Collected data
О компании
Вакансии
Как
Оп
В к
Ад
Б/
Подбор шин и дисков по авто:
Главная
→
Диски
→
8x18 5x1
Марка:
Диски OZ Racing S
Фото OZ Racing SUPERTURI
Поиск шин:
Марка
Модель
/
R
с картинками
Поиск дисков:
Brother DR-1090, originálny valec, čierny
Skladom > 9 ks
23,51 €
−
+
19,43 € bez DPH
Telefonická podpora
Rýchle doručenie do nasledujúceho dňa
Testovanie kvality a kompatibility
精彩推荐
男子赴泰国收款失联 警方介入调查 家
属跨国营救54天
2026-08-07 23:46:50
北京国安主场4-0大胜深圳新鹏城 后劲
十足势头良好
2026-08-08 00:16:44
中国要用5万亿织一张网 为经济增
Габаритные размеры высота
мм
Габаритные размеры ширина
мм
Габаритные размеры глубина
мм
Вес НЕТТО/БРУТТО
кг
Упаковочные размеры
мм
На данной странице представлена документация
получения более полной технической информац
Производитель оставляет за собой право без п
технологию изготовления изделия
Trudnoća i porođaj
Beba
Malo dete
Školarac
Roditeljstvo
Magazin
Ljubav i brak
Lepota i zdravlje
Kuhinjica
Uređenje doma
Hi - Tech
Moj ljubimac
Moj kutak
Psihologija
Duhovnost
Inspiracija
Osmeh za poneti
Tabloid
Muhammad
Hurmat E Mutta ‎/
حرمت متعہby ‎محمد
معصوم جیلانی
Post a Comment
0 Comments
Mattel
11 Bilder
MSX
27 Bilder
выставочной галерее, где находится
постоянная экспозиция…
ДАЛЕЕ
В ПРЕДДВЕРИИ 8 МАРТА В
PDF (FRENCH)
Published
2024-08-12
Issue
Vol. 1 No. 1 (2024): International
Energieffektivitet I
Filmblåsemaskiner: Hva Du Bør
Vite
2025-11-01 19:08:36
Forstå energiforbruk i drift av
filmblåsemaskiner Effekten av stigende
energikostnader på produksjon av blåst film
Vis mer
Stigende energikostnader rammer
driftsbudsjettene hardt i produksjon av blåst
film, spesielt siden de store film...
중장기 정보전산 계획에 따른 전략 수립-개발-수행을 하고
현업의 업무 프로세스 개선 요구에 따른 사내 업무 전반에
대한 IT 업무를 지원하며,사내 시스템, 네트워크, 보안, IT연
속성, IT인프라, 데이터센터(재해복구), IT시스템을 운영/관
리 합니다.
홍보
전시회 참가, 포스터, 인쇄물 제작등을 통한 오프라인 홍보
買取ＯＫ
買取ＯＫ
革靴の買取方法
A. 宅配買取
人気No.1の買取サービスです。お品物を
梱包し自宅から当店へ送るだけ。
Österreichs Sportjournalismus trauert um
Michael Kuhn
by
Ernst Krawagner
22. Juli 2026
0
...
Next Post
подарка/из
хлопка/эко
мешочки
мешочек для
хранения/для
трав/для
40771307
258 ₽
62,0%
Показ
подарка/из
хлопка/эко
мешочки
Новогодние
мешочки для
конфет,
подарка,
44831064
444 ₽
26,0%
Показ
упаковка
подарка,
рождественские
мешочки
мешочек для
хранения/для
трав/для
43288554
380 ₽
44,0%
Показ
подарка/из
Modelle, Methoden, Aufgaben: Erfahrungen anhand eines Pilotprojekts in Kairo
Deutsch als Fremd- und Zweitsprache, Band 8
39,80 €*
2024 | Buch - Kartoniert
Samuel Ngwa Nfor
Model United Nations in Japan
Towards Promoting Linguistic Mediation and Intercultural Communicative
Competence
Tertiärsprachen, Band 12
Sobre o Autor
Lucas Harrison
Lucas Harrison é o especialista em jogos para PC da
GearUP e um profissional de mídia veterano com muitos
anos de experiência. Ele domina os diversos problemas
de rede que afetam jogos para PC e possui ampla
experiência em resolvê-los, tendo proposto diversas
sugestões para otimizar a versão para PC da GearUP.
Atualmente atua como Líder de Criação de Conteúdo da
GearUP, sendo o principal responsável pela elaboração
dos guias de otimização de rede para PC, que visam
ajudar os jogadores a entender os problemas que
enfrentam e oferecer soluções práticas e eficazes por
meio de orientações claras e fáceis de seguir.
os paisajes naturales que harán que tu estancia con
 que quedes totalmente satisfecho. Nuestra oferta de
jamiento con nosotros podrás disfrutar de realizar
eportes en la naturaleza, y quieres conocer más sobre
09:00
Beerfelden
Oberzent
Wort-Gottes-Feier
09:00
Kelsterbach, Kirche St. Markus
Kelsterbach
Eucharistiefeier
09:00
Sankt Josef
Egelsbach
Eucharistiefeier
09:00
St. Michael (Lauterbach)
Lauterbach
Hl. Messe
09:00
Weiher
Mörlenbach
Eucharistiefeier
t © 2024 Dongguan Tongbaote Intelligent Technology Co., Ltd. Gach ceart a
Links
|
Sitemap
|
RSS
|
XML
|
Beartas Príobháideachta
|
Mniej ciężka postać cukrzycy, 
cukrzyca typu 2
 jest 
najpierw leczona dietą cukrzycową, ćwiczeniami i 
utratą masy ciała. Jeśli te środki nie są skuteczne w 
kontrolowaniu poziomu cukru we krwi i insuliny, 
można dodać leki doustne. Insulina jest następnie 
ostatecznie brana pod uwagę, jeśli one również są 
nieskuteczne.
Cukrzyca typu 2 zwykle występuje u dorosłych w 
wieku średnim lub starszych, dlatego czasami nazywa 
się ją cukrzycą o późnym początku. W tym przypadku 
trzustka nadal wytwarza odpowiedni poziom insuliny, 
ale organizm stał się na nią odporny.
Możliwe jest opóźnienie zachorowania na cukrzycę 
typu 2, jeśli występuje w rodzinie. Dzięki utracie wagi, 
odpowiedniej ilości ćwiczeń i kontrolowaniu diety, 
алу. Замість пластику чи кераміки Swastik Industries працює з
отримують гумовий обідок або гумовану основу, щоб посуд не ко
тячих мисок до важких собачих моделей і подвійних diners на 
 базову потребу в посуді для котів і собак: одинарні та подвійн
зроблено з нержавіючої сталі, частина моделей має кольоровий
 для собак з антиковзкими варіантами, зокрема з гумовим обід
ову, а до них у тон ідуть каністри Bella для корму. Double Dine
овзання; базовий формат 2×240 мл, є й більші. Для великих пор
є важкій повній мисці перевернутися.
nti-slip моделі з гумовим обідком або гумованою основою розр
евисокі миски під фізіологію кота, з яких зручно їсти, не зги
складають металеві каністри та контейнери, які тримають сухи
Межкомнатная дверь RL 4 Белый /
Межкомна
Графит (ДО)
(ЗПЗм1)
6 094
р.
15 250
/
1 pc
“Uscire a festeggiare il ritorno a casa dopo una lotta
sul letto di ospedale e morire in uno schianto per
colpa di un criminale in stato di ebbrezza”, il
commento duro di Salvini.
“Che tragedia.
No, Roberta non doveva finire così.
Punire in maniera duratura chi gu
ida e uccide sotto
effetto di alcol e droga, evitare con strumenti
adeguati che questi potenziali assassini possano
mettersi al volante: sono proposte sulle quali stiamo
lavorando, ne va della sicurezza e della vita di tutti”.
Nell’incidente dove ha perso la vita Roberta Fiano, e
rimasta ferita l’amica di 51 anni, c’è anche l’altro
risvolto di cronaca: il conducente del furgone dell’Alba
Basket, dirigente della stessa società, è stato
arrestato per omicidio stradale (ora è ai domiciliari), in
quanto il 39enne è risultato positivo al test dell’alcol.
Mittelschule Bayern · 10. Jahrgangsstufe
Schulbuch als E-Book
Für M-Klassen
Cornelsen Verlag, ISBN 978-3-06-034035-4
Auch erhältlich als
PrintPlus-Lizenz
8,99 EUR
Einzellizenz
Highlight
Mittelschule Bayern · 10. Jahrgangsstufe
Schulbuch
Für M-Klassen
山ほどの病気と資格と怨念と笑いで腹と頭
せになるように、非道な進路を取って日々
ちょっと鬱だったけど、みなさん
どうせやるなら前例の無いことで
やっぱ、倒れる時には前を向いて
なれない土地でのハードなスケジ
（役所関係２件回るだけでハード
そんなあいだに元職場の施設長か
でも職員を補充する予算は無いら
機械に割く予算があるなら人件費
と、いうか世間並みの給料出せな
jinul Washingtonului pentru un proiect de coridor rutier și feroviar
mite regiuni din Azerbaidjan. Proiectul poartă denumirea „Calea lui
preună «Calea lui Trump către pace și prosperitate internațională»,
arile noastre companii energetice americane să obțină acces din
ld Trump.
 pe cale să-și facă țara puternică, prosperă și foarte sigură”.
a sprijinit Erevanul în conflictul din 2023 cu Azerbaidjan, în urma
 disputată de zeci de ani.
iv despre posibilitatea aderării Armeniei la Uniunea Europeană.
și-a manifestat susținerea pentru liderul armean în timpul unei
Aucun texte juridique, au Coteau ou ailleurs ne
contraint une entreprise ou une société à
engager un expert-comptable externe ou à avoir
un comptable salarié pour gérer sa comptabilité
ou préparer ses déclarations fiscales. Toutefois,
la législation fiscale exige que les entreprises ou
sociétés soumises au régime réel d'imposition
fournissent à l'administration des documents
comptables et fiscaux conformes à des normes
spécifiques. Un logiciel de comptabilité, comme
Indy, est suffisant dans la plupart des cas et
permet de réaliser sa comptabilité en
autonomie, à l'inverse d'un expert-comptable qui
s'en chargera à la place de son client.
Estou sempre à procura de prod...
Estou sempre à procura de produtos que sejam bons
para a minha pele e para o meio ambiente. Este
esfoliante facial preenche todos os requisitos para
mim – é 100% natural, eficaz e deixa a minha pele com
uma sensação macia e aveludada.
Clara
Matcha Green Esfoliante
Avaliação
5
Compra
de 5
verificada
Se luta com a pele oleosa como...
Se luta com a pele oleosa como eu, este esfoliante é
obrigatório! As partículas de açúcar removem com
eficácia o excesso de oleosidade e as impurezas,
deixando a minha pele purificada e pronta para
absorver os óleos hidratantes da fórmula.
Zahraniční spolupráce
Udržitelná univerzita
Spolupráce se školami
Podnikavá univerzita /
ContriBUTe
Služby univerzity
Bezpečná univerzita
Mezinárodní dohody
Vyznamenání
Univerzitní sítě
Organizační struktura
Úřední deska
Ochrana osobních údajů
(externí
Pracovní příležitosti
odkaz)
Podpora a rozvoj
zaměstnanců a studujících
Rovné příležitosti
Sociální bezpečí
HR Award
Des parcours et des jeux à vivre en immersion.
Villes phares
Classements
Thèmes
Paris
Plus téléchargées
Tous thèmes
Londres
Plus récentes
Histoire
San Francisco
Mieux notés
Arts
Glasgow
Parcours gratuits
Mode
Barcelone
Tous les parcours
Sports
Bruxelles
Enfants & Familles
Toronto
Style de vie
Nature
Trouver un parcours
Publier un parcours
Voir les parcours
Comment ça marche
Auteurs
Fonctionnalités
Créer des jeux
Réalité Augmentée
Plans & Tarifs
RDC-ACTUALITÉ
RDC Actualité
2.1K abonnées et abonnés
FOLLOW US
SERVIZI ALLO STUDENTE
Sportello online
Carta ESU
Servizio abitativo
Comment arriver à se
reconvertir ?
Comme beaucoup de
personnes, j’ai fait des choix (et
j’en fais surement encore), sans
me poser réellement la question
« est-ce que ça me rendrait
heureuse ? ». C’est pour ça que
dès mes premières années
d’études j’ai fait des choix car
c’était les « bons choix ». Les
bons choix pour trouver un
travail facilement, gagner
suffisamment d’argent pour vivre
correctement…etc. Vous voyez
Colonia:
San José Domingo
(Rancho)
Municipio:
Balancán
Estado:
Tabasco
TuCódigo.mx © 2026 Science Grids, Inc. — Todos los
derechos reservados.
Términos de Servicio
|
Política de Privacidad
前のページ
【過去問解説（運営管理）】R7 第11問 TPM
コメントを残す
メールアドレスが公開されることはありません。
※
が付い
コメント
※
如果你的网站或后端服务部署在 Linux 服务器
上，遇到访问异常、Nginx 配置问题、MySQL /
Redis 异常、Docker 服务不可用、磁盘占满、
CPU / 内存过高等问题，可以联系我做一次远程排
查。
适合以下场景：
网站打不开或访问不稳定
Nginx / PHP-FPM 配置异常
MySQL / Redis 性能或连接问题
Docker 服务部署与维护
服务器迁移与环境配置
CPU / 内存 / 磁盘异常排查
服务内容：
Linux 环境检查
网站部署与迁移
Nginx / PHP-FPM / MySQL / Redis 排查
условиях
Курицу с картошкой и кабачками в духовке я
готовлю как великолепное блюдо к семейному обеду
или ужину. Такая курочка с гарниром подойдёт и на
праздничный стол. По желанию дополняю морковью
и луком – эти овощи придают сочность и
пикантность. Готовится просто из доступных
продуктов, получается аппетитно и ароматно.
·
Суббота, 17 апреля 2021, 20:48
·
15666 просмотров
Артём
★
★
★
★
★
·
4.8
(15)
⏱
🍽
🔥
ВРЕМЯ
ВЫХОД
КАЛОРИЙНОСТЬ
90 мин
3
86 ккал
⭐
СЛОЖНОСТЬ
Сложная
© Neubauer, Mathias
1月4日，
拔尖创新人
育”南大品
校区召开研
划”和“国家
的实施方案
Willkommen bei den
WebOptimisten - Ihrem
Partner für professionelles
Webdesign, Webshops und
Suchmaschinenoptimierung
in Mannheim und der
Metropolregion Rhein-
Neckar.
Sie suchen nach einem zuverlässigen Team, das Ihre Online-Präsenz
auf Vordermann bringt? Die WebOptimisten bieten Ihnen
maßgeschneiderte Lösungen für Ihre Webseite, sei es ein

WORK TO COMPLETE.
Write out the records word for word, from the very first line through the line containing "Energieffektivitet I", with both ends included.

WRITTEN ANSWER.
О компании
Вакансии
Как
Оп
В к
Ад
Б/
Подбор шин и дисков по авто:
Главная
→
Диски
→
8x18 5x1
Марка:
Диски OZ Racing S
Фото OZ Racing SUPERTURI
Поиск шин:
Марка
Модель
/
R
с картинками
Поиск дисков:
Brother DR-1090, originálny valec, čierny
Skladom > 9 ks
23,51 €
−
+
19,43 € bez DPH
Telefonická podpora
Rýchle doručenie do nasledujúceho dňa
Testovanie kvality a kompatibility
精彩推荐
男子赴泰国收款失联 警方介入调查 家
属跨国营救54天
2026-08-07 23:46:50
北京国安主场4-0大胜深圳新鹏城 后劲
十足势头良好
2026-08-08 00:16:44
中国要用5万亿织一张网 为经济增
Габаритные размеры высота
мм
Габаритные размеры ширина
мм
Габаритные размеры глубина
мм
Вес НЕТТО/БРУТТО
кг
Упаковочные размеры
мм
На данной странице представлена документация
получения более полной технической информац
Производитель оставляет за собой право без п
технологию изготовления изделия
Trudnoća i porođaj
Beba
Malo dete
Školarac
Roditeljstvo
Magazin
Ljubav i brak
Lepota i zdravlje
Kuhinjica
Uređenje doma
Hi - Tech
Moj ljubimac
Moj kutak
Psihologija
Duhovnost
Inspiracija
Osmeh za poneti
Tabloid
Muhammad
Hurmat E Mutta ‎/
حرمت متعہby ‎محمد
معصوم جیلانی
Post a Comment
0 Comments
Mattel
11 Bilder
MSX
27 Bilder
выставочной галерее, где находится
постоянная экспозиция…
ДАЛЕЕ
В ПРЕДДВЕРИИ 8 МАРТА В
PDF (FRENCH)
Published
2024-08-12
Issue
Vol. 1 No. 1 (2024): International
Energieffektivitet I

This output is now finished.